I processi in realtà verteranno su altro, su quello che non avrebbe dovuto fare la Commissione, cioè rassicurare e prevedere un non terremoto come da felici definizioni del professor Antonello Ciccozzi. Ma la questione del mancato allarme e dell’evacuazione rimasero nell’ondata mediatica del paese, furono usate anche strumentalmente – il “processo alla scienza” – dalle difese d’ufficio e influenzarono profondamente l’opinione pubblica del paese. Con effetti probabilmente nefasti perché il cosa si farebbe oggi, dopo 13 anni, di fronte ad uno sciame sismico, rimane sostanzialmente senza risposta. Nessuno negli anni successivi è mai stato evacuato in presenza di uno sciame sismico, nessuno se ne è fatto un problema né sembra cambiato molto in termini di procedure. Da un punto di vista delle istituzioni del paese il processo sulla Commissione Grandi Rischi sembra non esserci mai stato.

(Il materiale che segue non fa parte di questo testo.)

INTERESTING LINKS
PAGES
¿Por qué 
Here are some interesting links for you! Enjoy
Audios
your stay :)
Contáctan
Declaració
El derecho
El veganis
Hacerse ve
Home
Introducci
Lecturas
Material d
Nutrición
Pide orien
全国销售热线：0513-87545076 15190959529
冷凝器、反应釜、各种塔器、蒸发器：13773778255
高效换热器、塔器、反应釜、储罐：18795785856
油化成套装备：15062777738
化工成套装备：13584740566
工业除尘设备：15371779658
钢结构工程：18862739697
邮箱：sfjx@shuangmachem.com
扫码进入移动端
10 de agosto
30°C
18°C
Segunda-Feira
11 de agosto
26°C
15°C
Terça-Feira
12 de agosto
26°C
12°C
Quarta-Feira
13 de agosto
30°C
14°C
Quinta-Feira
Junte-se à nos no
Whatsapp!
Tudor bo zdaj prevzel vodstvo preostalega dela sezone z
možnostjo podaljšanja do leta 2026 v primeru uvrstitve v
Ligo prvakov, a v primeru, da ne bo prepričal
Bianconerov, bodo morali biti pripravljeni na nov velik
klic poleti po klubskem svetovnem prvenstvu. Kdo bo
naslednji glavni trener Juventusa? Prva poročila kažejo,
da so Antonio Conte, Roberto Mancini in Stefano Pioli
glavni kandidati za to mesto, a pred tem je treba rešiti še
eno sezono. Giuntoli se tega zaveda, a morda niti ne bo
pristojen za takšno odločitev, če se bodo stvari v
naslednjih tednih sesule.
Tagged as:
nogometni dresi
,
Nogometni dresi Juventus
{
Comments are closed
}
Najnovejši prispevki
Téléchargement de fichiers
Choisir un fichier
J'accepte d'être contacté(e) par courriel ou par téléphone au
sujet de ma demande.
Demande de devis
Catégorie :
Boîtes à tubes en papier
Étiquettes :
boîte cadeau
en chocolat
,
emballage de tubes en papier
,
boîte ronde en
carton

Tornando al cosa non avrebbe dovuto fare quella Commissione, ormai è storia, anche processuale, seppur con un esito quanto meno discusso. Dopo 13 anni però nessuno si lancerà in facili rassicurazionismi di fronte ad uno sciame sismico, ed è già qualcosa.

O almeno non lo farà davanti le tv. Dei sette membri della Commissione condannati in primo grado, infatti, arriverà a condanna definitiva il solo Bernardo De Bernardinis, il volto esterno di quella riunione, un uomo per bene che pagò, come inviato di Bertolaso in quella riunione, l’aver riportato alla stampa quanto emerso dagli esperti. Se la caveranno gli altri sei, gli esperti, Franco Barberi, all’epoca presidente vicario della Commissione Grandi Rischi, Enzo Boschi, all’epoca presidente dell’Ingv, Giulio Selvaggi, all’epoca direttore del Centro nazionale terremoti, Gian Michele Calvi, all’epoca direttore di Eucentre, Claudio Eva, ordinario di fisica all’Università di Genova e Mauro Dolce, all’epoca direttore dell’ufficio rischio sismico di Protezione civile. Le motivazioni della condanna puntarono proprio sulla rassicurazione proposta agli aquilani circa la presunta non pericolosità sismica della situazione, elemento di accusa desunto anche dalla consulenza dell’antropologo Ciccozzi dell’Università degli Studi dell’Aquila. La giustizia però ha di fatto escluso che il problema fosse riconducibile a quanto emerso in riunione. Un esito quanto meno bizzarro.

La Commissione, secondo le accuse, anziché fare il proprio lavoro, venne a tranquillizzare la popolazione e lo fece per rispondere al panico che sarebbe stato generato dalle previsioni di Giampaolo Giuliani. Un’operazione mediatica, lo diceva Bertolaso nella famosa intercettazione con l’assessore provinciale Stati.

Curiosamente di “operazioni mediatiche” si è tornati a parlare, massicciamente e come nulla fosse, durante la pandemia. Bastava accendere una qualsiasi Tv e ascoltare politici ed esperti presentare i più disparati provvedimenti emergenziali come operazioni mediatiche, volte a convincere gli italiani, figli irrequieti per nascita, ad educarli, a plasmarli, a indirizzarli più che a risolvere problemi. Un paternalismo che non dispiace a molti, governanti e governati, ma che lascia il dubbio che non sia la strada giusta per diventare cittadini consapevoli, pronti a convivere con i rischi e le responsabilità.